Ma qualunque sia stato lo stabilimento della nazione Israelitica sopra il suolo della Francia de' secoli decorsi, essa più non contava attualmente nelle sue antiche provincie, Corpo, di sorte alcuna, di questo Popolo, a meno che eccettuare si volesse un discreto numero di ebrei Portoghesi i quali godevano in Bordeaux, ed in Bajon de' privilegj ragguardevoli, accordati loro dallo stesso Enrico Secondo, che il primo in quegli stati dette il segnale delle guerre di religione. Ve n'era d'altronde una certa quantità ne' paesi un tempo appartenenti alla sede rom[ana] in Francia, siccome se ne trovano sparsi in un gran numero nell'Alsazia, e nella Lorena, dove ad eccezione del diritto d'Autonomia, essi erano concentrati e oppressi come potevano esserlo qualche secolo fa in Alemagna, o in alcuni paesi dell'Italia.
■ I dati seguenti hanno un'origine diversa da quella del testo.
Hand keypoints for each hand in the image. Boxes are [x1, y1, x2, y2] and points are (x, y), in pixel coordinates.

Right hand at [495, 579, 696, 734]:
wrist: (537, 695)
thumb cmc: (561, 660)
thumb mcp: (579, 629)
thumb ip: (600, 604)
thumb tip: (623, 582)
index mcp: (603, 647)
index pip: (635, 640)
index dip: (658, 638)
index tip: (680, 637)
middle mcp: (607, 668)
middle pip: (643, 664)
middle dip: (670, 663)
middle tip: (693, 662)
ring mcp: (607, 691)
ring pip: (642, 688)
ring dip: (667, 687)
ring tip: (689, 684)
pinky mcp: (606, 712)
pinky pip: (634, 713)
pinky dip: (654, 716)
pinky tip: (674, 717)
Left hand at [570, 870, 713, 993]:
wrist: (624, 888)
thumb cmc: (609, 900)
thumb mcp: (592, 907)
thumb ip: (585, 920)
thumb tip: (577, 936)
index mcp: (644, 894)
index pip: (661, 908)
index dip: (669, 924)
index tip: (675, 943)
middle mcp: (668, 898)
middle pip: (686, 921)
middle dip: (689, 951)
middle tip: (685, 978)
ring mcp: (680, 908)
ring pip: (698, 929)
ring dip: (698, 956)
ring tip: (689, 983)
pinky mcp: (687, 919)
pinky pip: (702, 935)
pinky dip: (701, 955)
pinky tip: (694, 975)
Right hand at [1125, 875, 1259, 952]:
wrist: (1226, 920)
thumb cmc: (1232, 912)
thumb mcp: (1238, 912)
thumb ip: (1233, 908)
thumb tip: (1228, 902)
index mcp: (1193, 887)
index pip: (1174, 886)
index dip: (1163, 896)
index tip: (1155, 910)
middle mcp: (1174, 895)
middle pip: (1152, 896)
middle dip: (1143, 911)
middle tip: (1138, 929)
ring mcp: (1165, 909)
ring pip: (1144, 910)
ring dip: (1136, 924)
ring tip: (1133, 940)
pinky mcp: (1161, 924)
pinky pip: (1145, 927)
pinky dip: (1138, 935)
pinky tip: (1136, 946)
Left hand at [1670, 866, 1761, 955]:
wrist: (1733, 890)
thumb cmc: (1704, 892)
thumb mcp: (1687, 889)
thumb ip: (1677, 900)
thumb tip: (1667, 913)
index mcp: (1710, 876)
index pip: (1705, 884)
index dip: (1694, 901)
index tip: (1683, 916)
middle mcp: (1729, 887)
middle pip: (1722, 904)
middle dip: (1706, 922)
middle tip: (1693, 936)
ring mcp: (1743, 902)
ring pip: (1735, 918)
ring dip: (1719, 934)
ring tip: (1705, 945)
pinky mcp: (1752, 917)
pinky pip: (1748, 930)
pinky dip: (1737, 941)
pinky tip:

Del resto se gli ebrei abitanti in Francia furono per qualche intervallo di tempo all'eccesso male trattati dalle insensate Leggi dalle quali era essa diretta, governata, e dalla superstiziosa intolleranza di coloro che la governavano: se quelli ritrovarono un Childebert loro persecutore inesorabile; un Chilperick che gli costringeva colla violenza a battezzarsi; un Clotario secondo che gli privava di ogni umano diritto; e Dagoberto Primo il quale non attentava meno che alla estirpazione totale dell'Israelismo dalla Francia; essi ebbero il contento di vedere trasformato il loro calamitoso avvilimento sotto il felice dominio di Carlo magno e sotto quello di Luigi il Buono, in un auge di gloria, di esultazione, e di trionfo [(107)].

Tale fu dunque per il corso di molti secoli lo stato in cui si ritrovò il popolo d'Israel in Francia fino a' tempi dell'ultima Rivoluzione, epoca in cui si vide proclamare que' benefici Decreti de' 28 Gen. e 16. aprile 1790. co' quali l'assemblea azionale reggente allora quello stato, costituiva Cittadini Attivi tutti gli ebrei dimoranti dopo tre Anni entro il territorio francese [(108)].